The intensely coloured fabrics of Jonathan Kay's Cryosphere cyanotypes utilise an early photographic technology to capture the forms and textures of the Te Moeka o Tuawe Fox and Haupapa Tasman glaciers on the west coast of Te Waipounamu. Venturing onto the glaciers themselves, and down into the glacial lakes, Kay placed sheets of cotton soaked in cyanotype solution within the crevices, caves and arched formations of the ice, allowing their exposure to sunlight to transfer abstract patterns onto his human-made substrate. Water that leached from these surfaces inevitably became embedded within the liquid alchemy of the cyanotype process, wherein drips and splashes altered the exposures, creating compelling and enigmatic representations. The resulting works provide an uncanny index of the body of the glaciers, capturing their mutable, slippery surfaces in a delightful demonstration of the active transformations that characterise the glacial lifecycle.
Glaciers are constantly on the move. The névé at the source of alpine glaciers gathers snow, which over time compacts and turns into ice. With more snow comes more pressure, and more ice. Propelled forward under the momentum of its own weight, the ice creeps down picking up soil and rocks along the way. These sediments are carried along as the glacier slowly but powerfully carves its path over and through the mountainside. As it reaches lower ground and warmer temperatures the glacial ice melts, leaving behind its rocky deposits and becoming lakes and rivers of milky, mineral-rich water.
Aotearoa has many glaciers across both North and South islands. The Southern Alps in Te Waipounamu are home to some of our largest: the Tasman, Murchison, Hooker, Fox and Franz Joseph glaciers run somewhere between 27 and 12 kilometers in length each. Glaciers are particularly responsive to environmental change, naturally advancing and receding, but over recent decades scientists have expressed concern over the accelerated reduction of ice volume in glaciers of the Southern Alps and worldwide, primarily as a result of climate change.
Glaciers play a critical role in our ecosystems; it is their very cyclic movement that allows water to be recycled and redistributed. Ice melts, water evaporates, rain and snow falls. The effects of climate change on glacial processes therefore clearly have significant ramifications, yet it can perhaps be difficult to grasp the impact of changes to a structure or set of processes on the impressive scale of a glacier. Indeed, climate change itself operates on a scale so much larger than individual human experience — even while being intensified by human behaviour — that it can be a disorienting prospect to begin to even try and map what is at stake and how it might be addressed. Timothy Morton describes such phenomena as 'hyperobjects'; entities that he writes are "of such vast temporal and spatial dimensions that they defeat traditional ideas about what a thing is in the first place."1 Climate change in this sense is difficult to fully apprehend for it resists the kind of clear boundaries we might desire.
Kay's Cryosphere project is at least in part an attempt to bring a concern for climate change back to something more tangible, and to place it within a local context.
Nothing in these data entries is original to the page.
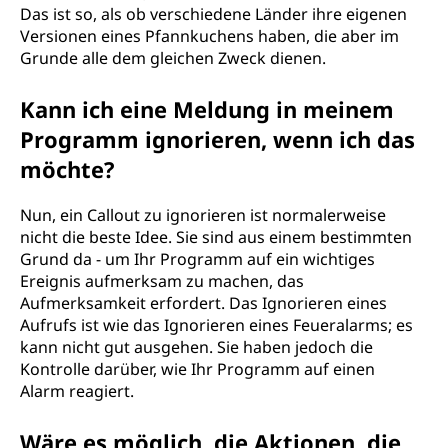
Das ist so, als ob verschiedene Länder ihre eigenen
Versionen eines Pfannkuchens haben, die aber im
Grunde alle dem gleichen Zweck dienen.
Kann ich eine Meldung in meinem
Programm ignorieren, wenn ich das
möchte?
Nun, ein Callout zu ignorieren ist normalerweise
nicht die beste Idee. Sie sind aus einem bestimmten
Grund da - um Ihr Programm auf ein wichtiges
Ereignis aufmerksam zu machen, das
Aufmerksamkeit erfordert. Das Ignorieren eines
Aufrufs ist wie das Ignorieren eines Feueralarms; es
kann nicht gut ausgehen. Sie haben jedoch die
Kontrolle darüber, wie Ihr Programm auf einen
Alarm reagiert.
Wäre es möglich, die Aktionen, die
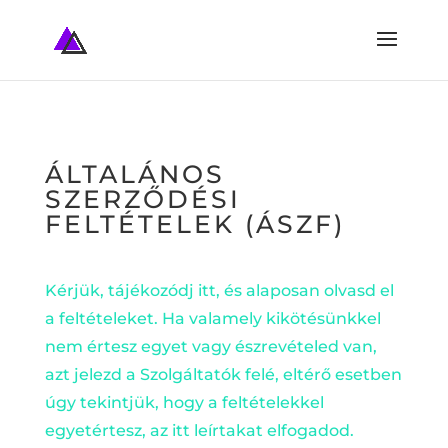
ÁLTALÁNOS
SZERZŐDÉSI
FELTÉTELEK (ÁSZF)
Kérjük, tájékozódj itt, és alaposan olvasd el
a feltételeket. Ha valamely kikötésünkkel
nem értesz egyet vagy észrevételed van,
azt jelezd a Szolgáltatók felé, eltérő esetben
úgy tekintjük, hogy a feltételekkel
egyetértesz, az itt leírtakat elfogadod.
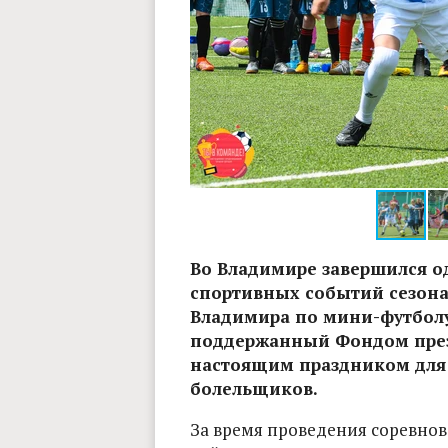
Фото: АНО "Максимус"
Во Владимире завершился о
спортивных событий сезона
Владимира по мини-футболу
поддержанный Фондом прези
настоящим праздником для 
болельщиков.
За время проведения соревнов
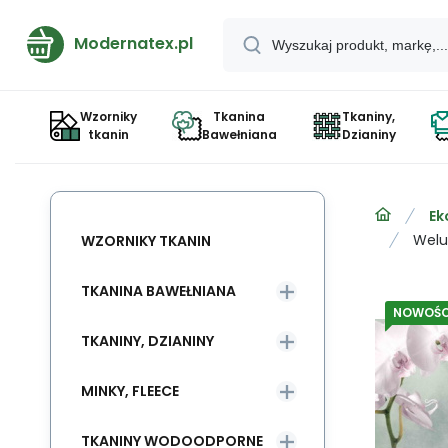
Modernatex.pl
Wzorniky
Tkanina
Tkaniny,
tkanin
Bawełniana
Dzianiny
Ek
Welu
WZORNIKY TKANIN
TKANINA BAWEŁNIANA
NOWOŚC
TKANINY, DZIANINY
MINKY, FLEECE
TKANINY WODOODPORNE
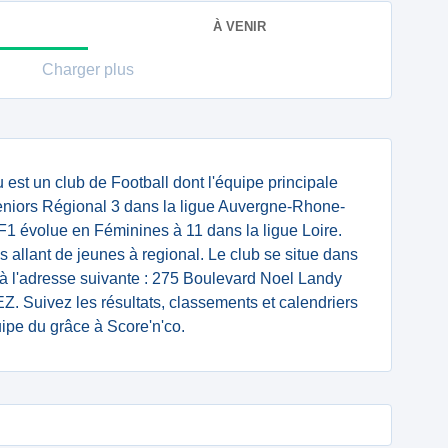
À VENIR
Charger plus
 est un club de Football dont l'équipe principale
iors Régional 3 dans la ligue Auvergne-Rhone-
1 évolue en Féminines à 11 dans la ligue Loire.
 allant de jeunes à regional. Le club se situe dans
 à l'adresse suivante : 275 Boulevard Noel Landy
Suivez les résultats, classements et calendriers
ipe du grâce à Score'n'co.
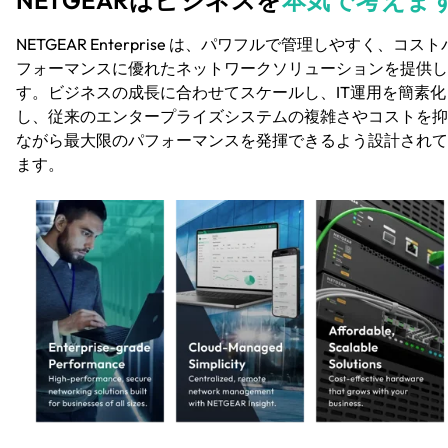
NETGEAR Enterprise は、パワフルで管理しやすく、コスト
フォーマンスに優れたネットワークソリューションを提供し
す。ビジネスの成長に合わせてスケールし、IT運用を簡素化
し、従来のエンタープライズシステムの複雑さやコストを抑
ながら最大限のパフォーマンスを発揮できるよう設計されて
ます。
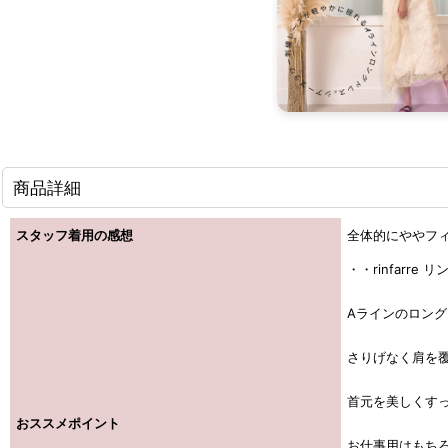
商品詳細
スタッフ着用の感想
全体的にややフ
・・rinfarr
Aラインのロン
さりげなく肩を
首元を美しくす
おススメポイント
お仕事用はもち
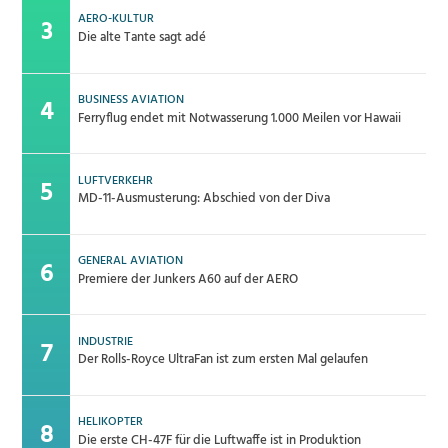
AERO-KULTUR
Die alte Tante sagt adé
BUSINESS AVIATION
Ferryflug endet mit Notwasserung 1.000 Meilen vor Hawaii
LUFTVERKEHR
MD-11-Ausmusterung: Abschied von der Diva
GENERAL AVIATION
Premiere der Junkers A60 auf der AERO
INDUSTRIE
Der Rolls-Royce UltraFan ist zum ersten Mal gelaufen
HELIKOPTER
Die erste CH-47F für die Luftwaffe ist in Produktion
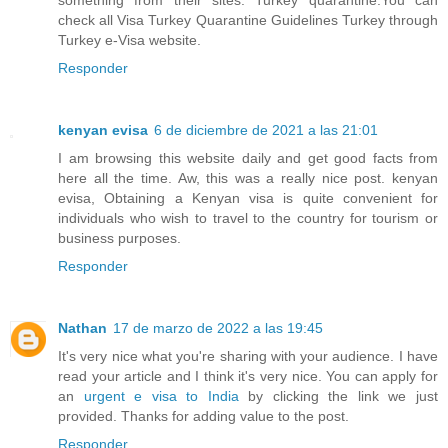
something from their sites. Turkey quarantine.You can
check all Visa Turkey Quarantine Guidelines Turkey through
Turkey e-Visa website.
Responder
kenyan evisa
6 de diciembre de 2021 a las 21:01
I am browsing this website daily and get good facts from
here all the time. Aw, this was a really nice post. kenyan
evisa, Obtaining a Kenyan visa is quite convenient for
individuals who wish to travel to the country for tourism or
business purposes.
Responder
Nathan
17 de marzo de 2022 a las 19:45
It's very nice what you're sharing with your audience. I have
read your article and I think it's very nice. You can apply for
an
urgent e visa to India
by clicking the link we just
provided. Thanks for adding value to the post.
Responder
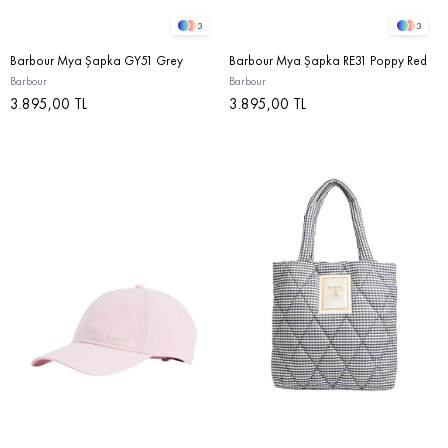
3
3
Barbour Mya Şapka GY51 Grey
Barbour Mya Şapka RE31 Poppy Red
Barbour
Barbour
3.895,00 TL
3.895,00 TL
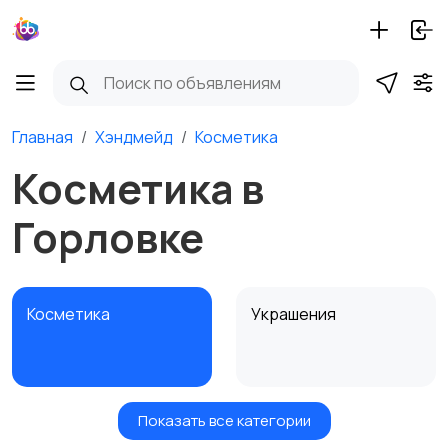
Главная
Хэндмейд
Косметика
Косметика в
Горловке
Косметика
Украшения
Показать все категории
Куклы и игрушки
Оформление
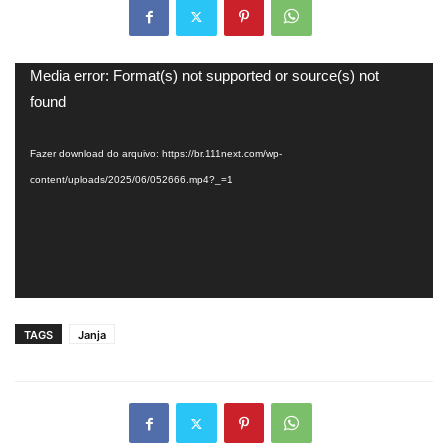
Tocador
Media error: Format(s) not supported or source(s) not
de
found
vídeo
Fazer download do arquivo: https://br.111next.com/wp-
content/uploads/2025/06/052666.mp4?_=1
TAGS
Janja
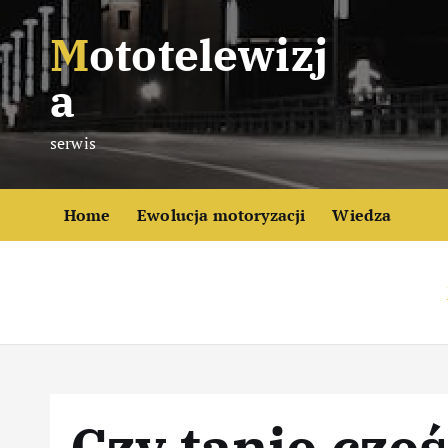
S
Mototelewizj
k
i
a
p
t
serwis
o
c
o
Home
Ewolucja motoryzacji
Wiedza
n
t
e
n
t
Czy tanie czę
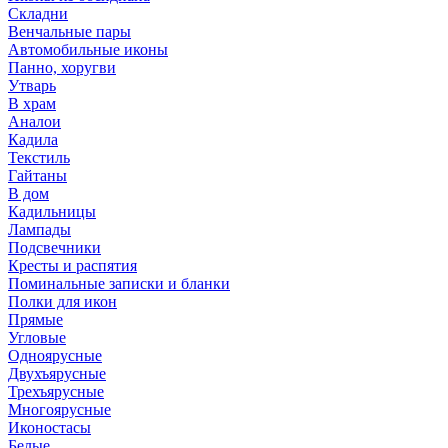
Складни
Венчальные пары
Автомобильные иконы
Панно, хоругви
Утварь
В храм
Аналои
Кадила
Текстиль
Гайтаны
В дом
Кадильницы
Лампады
Подсвечники
Кресты и распятия
Поминальные записки и бланки
Полки для икон
Прямые
Угловые
Одноярусные
Двухъярусные
Трехъярусные
Многоярусные
Иконостасы
Белые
Following in the footsteps of early European explorers in Aotearoa, Kay took to the mountains and glaciers himself seeking to document through photography his own journey within these landscapes. His images play with the conventions of landscape imagery; the tendency to aestheticise the landscape rendering it picturesque, romantic or sublime. In doing so, his works suggest a keen awareness of the power images have to both reflect and shape our understanding of the world. Where some examples of early photography in this region might have celebrated the awe-inspiring granduer of the environment alongside the achievements of the conquering explorer, Kay's photographs offer something more nuanced and atuned to the plight of the glacier in this period of environmental crisis.
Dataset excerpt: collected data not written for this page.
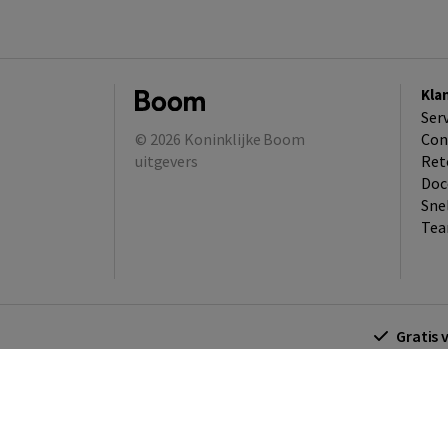
Kla
Ser
© 2026
Koninklijke Boom
Con
uitgevers
Ret
Doc
Sne
Tea
Gratis 
Algemene voorwaarden
Algemene voorwa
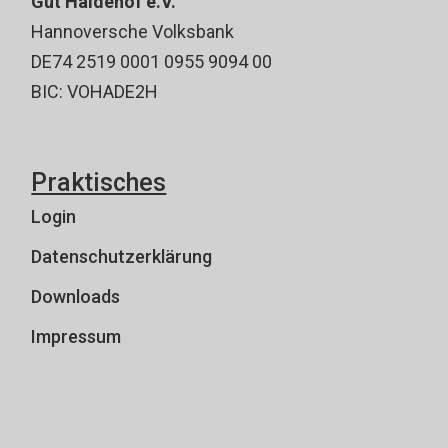
Gut Haidehof e.V.
Hannoversche Volksbank
DE74 2519 0001 0955 9094 00
BIC: VOHADE2H
Praktisches
Login
Datenschutzerklärung
Downloads
Impressum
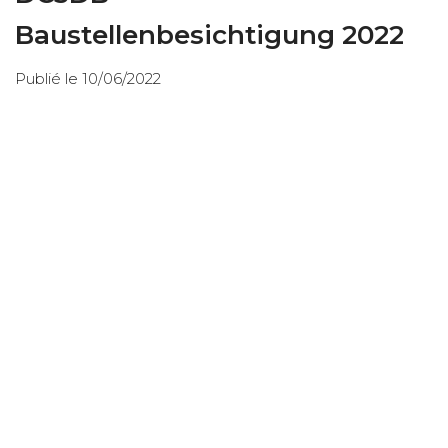
Baustellenbesichtigung 2022
Publié le 10/06/2022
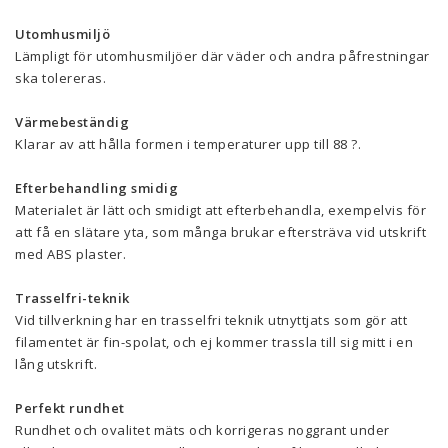
Utomhusmiljö
Lämpligt för utomhusmiljöer där väder och andra påfrestningar
ska tolereras.
Värmebeständig
Klarar av att hålla formen i temperaturer upp till 88 ?.
Efterbehandling smidig
Materialet är lätt och smidigt att efterbehandla, exempelvis för
att få en slätare yta, som många brukar eftersträva vid utskrift
med ABS plaster.
Trasselfri-teknik
Vid tillverkning har en trasselfri teknik utnyttjats som gör att
filamentet är fin-spolat, och ej kommer trassla till sig mitt i en
lång utskrift.
Perfekt rundhet
Rundhet och ovalitet mäts och korrigeras noggrant under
In his series of Observation images, Kay eschews the spectacular, attempting instead to draw our attention more intimately to the shifting forms, surfaces, textures and materials of glacial terrains. The title of the series of course alludes to a kind of detached act of looking, one that might suggest a sense of control or mastery of the land enacted through the lens. So too, 'observation' gestures to the ostensibly objective recording of scientific fieldwork. However, these black and white images are anything but detached or objective. Indeed, what makes them so persuasive is the sense of entanglement that they convey. Photographs such as Observation #2, for example, take us inside the ice. This image allows us as viewers to occupy the dark interior of an ice cave, and to look out past the shiny, dimpled walls of its entrance to the rocky moraine on the opposite side of the valley. In all of these black and white prints, the photographs resist the dramatic effects of colour – a direct contrast with the vivid blues of the cyanotype works. The effect is to forgo the chromatic visual drama of, say, the coffee table photobook, and instead to create a space for encounters in which the felt and the enlivened are amplified.
Tracing with his camera its transformations from mountaintop to terminus, Kay poetically documents the glacier by both looking at and being in the environment. What emerges is a dialogue, mediated by Kay's photographic processes, between the body of the artist and the body of the glacier; a dialogue that speaks of the inextricable yet increasingly fragile connections between human and more-than-human worlds.